PATRIOTLEAGUE.ORG Lehigh Rowing Head Coach Liz Meltzer
PATRIOTLEAGUE.ORG
Lehigh Rowing Head Coach Liz Meltzer
PATRIOTLEAGUE.ORG

Sept. 8, 2007

The Patriot League recently conducted a brief question and answer session with Lehigh Rowing Head Coach Liz Meltzer. Meltzer is in her first year as the head coach of the Mountain Hawks after spending two years as an assistant.

PL: How does it feel to take over a program you have been assisting with for the past two years?

LM: Having been an assistant at Lehigh for two seasons watching the growth of the Lehigh rowing program and the individual student-athletes was very exciting and rewarding for me personally. To now have taken the reigns of this program and put my personal touch on it is the realization of a life-long dream at a place that I deeply care about and truly enjoy working at is amazing. It was always my pleasure to work with former Head Coach Paul Savell and to learn under his tutelage and I extremely excited to continue what he worked so hard to establish and build upon that.

PL: How did you get into coaching rowing?

LM: After I completed my undergraduate degree and moved back to D.C., I immediately began to investigate where I could continue rowing. Then it turned out I needed to have knee surgery so rowing was temporarily out of the question. When I began working on a master's degree in Neuroscience at American University, I figured I could at least stay involved in the sport by offering to help with the club program while I got my knee back into shape. I emailed the program's team president to see if they needed any help and it turned out they were looking for coaches. After one semester with the team, I knew that I belonged on the water instead of in a research laboratory. Dr. Karch in the Department of Health and Fitness at American suggested that I transfer into the Health Promotion Management masters program to study exercise physiology and I've never looked back.

PL: What are you most proud of from your collegiate racing days?

LM: I am not proud of one individual thing from my collegiate rowing days, but rather the important life lessons that I learned nearly every day on the water and continue to apply as a coach and mentor to our student-athletes today. Lessons such as commitment, perseverance, time management and team work were very important to me then and continue to fuel what drives me as an educator.

PL: Share your thoughts on coaching in the Patriot League - a conference that prides itself on the scholar-athlete model.

LM: Working with young individuals who are true student-athletes re-affirms why I enjoy coaching and educating. The kids at our university understand that academics and athletics can co-exist and that the things they learn today, be it in the classroom or on the water, will remain with them for the rest of their lives. The collegiate experience goes a long way towards shaping the type of person we become and Patriot League student-athletes realize what a valuable time in their lives this is.

PL: Did you do anything special over the summer?
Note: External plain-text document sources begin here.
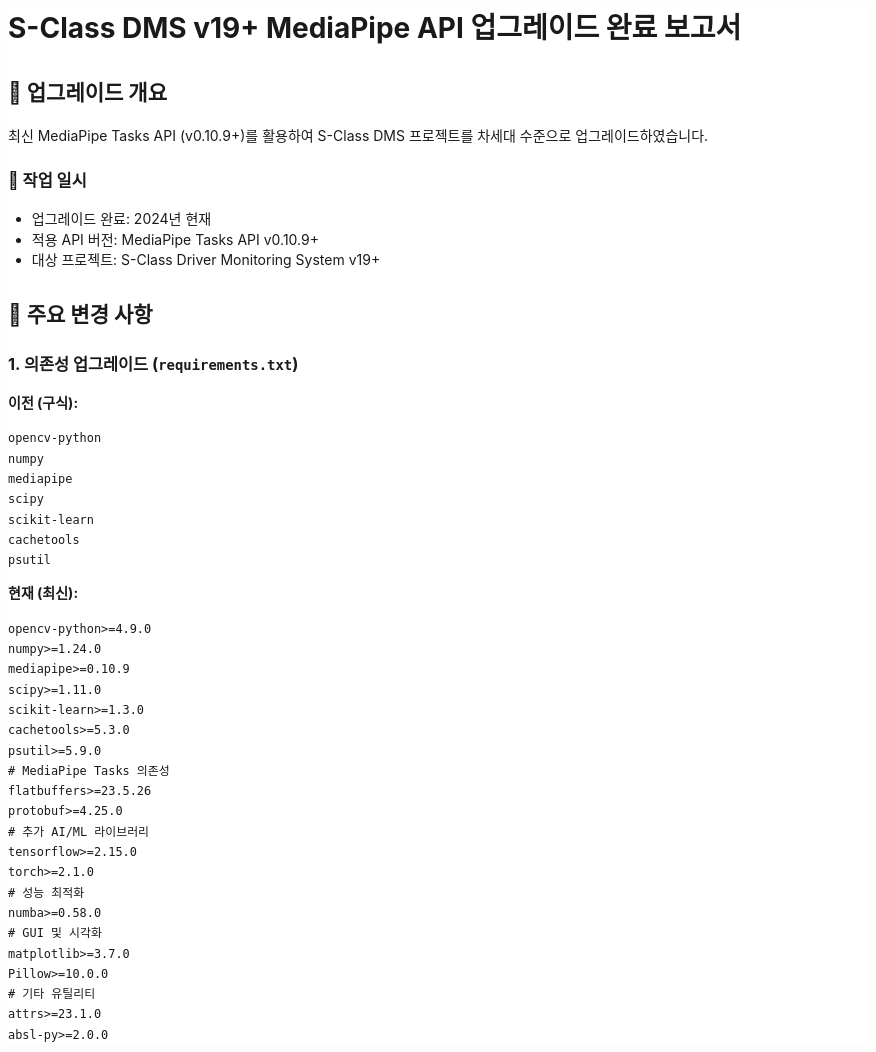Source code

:# S-Class DMS v19+ MediaPipe API 업그레이드 완료 보고서

## 🚀 업그레이드 개요

최신 MediaPipe Tasks API (v0.10.9+)를 활용하여 S-Class DMS 프로젝트를 차세대 수준으로 업그레이드하였습니다.

### 📅 작업 일시
- 업그레이드 완료: 2024년 현재
- 적용 API 버전: MediaPipe Tasks API v0.10.9+
- 대상 프로젝트: S-Class Driver Monitoring System v19+

## 🔄 주요 변경 사항

### 1. 의존성 업그레이드 (`requirements.txt`)

**이전 (구식):**
```txt
opencv-python
numpy
mediapipe
scipy
scikit-learn
cachetools
psutil
```

**현재 (최신):**
```txt
opencv-python>=4.9.0
numpy>=1.24.0
mediapipe>=0.10.9
scipy>=1.11.0
scikit-learn>=1.3.0
cachetools>=5.3.0
psutil>=5.9.0
# MediaPipe Tasks 의존성
flatbuffers>=23.5.26
protobuf>=4.25.0
# 추가 AI/ML 라이브러리
tensorflow>=2.15.0
torch>=2.1.0
# 성능 최적화
numba>=0.58.0
# GUI 및 시각화
matplotlib>=3.7.0
Pillow>=10.0.0
# 기타 유틸리티
attrs>=23.1.0
absl-py>=2.0.0
```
LM: I think being able to interview for the head coaching position at Lehigh was pretty specia1! In addition to that, I learned how to drywall. Coach Flanagan, Coach Highhill and I finished the upstairs of our boathouse and constructed a new locker room and a year round erg facility. We developed and implemented a summer recruiting schedule unlike anything the program has done before, ran four weeks of rowing camp and began master's and junior rowing programs. Between the search process and running the program in the absence of a head coach, there really was not much time for a vacation but I don't really think of coaching rowing as work. It's what I love to do so I never really need a break! Even when I try, I always find myself back at the boathouse!